:: Excerpt ::

# Constant magnetic field attenuation by µ-metal (mu-metal)

I am interested in the magnetic field attenuation by µ-metal. Specifically shielding from earth's magnetic field $\boldsymbol{H}_E$ through closed cylindrical layers of such a metal, yielding an internal attenuated field $\boldsymbol{H}_A$.

One can buy magnetic shielding from different sources and they all offer seemingly empirical equations$^1$ to calculate the shielding factor $S$ which carries the unit dB (decibel). $$S = 20\ \log_{10}\left(\frac{\boldsymbol{H}_A}{\boldsymbol{H}_E}\right)$$ If one has a cylindrical (µ-metal) encased space, the attenuation of a DC magnetic field perpendicular to the cylinder axis is for example given through $S_i$: $$S_i = \frac{\mu}{4} - \left(1-\frac{d^2_{\mathrm{inner}}}{d^2_{\mathrm{outer}}}\right) +1\ ,$$ where $\mu$ is the magnetic permeability and $\left(d_{\mathrm{outer}}-d_{\mathrm{inner}}\right)/2$ is equal to the wall thickness of the cylinder.

Furthermore they describe the combined shielding factor of a (long) cylindrical two layer shield through $S_{\mathrm{total}}$: $$S_{\mathrm{total}} = S_1S_2\left(1-\frac{d^3_2}{d^3_1}\right)+S_1+S_2\ ,$$ where $d_1$ and $d_2$ refers to the average (I'm not quite sure about this) diameter of the first and second layer, respectively.

I have searched around and couldn't really find a source or derivation of these equations. All I can find are related to AC fields. Could somebody explain the origin of the last two equations, perhaps there is a paper/publication I've overlooked?

Thanks

:::

- Task item -
Can you write out the entire mu-metal shielding post above, word for word?

:: Given data ::

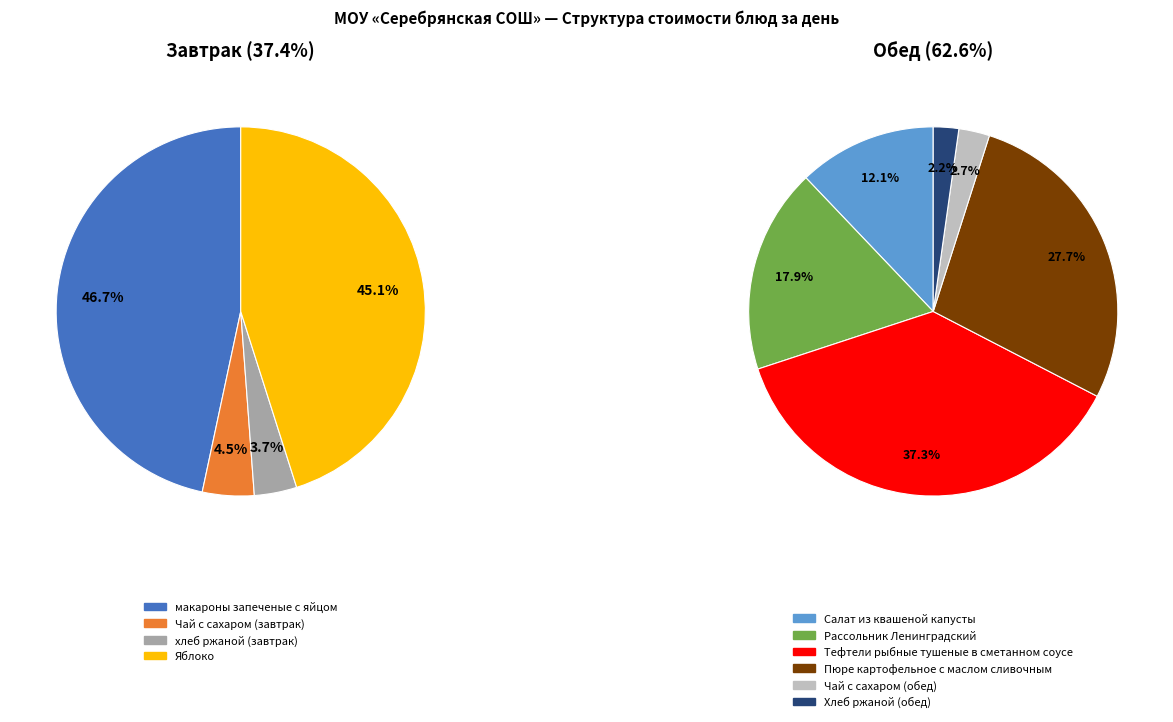

Which category has the biggest portion of the pie?

Тефтели рыбные тушеные в сметанном соусе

:::

- Answer to this task -
# Constant magnetic field attenuation by µ-metal (mu-metal)

I am interested in the magnetic field attenuation by µ-metal. Specifically shielding from earth's magnetic field $\boldsymbol{H}_E$ through closed cylindrical layers of such a metal, yielding an internal attenuated field $\boldsymbol{H}_A$.

One can buy magnetic shielding from different sources and they all offer seemingly empirical equations$^1$ to calculate the shielding factor $S$ which carries the unit dB (decibel). $$S = 20\ \log_{10}\left(\frac{\boldsymbol{H}_A}{\boldsymbol{H}_E}\right)$$ If one has a cylindrical (µ-metal) encased space, the attenuation of a DC magnetic field perpendicular to the cylinder axis is for example given through $S_i$: $$S_i = \frac{\mu}{4} - \left(1-\frac{d^2_{\mathrm{inner}}}{d^2_{\mathrm{outer}}}\right) +1\ ,$$ where $\mu$ is the magnetic permeability and $\left(d_{\mathrm{outer}}-d_{\mathrm{inner}}\right)/2$ is equal to the wall thickness of the cylinder.

Furthermore they describe the combined shielding factor of a (long) cylindrical two layer shield through $S_{\mathrm{total}}$: $$S_{\mathrm{total}} = S_1S_2\left(1-\frac{d^3_2}{d^3_1}\right)+S_1+S_2\ ,$$ where $d_1$ and $d_2$ refers to the average (I'm not quite sure about this) diameter of the first and second layer, respectively.

I have searched around and couldn't really find a source or derivation of these equations. All I can find are related to AC fields. Could somebody explain the origin of the last two equations, perhaps there is a paper/publication I've overlooked?

Thanks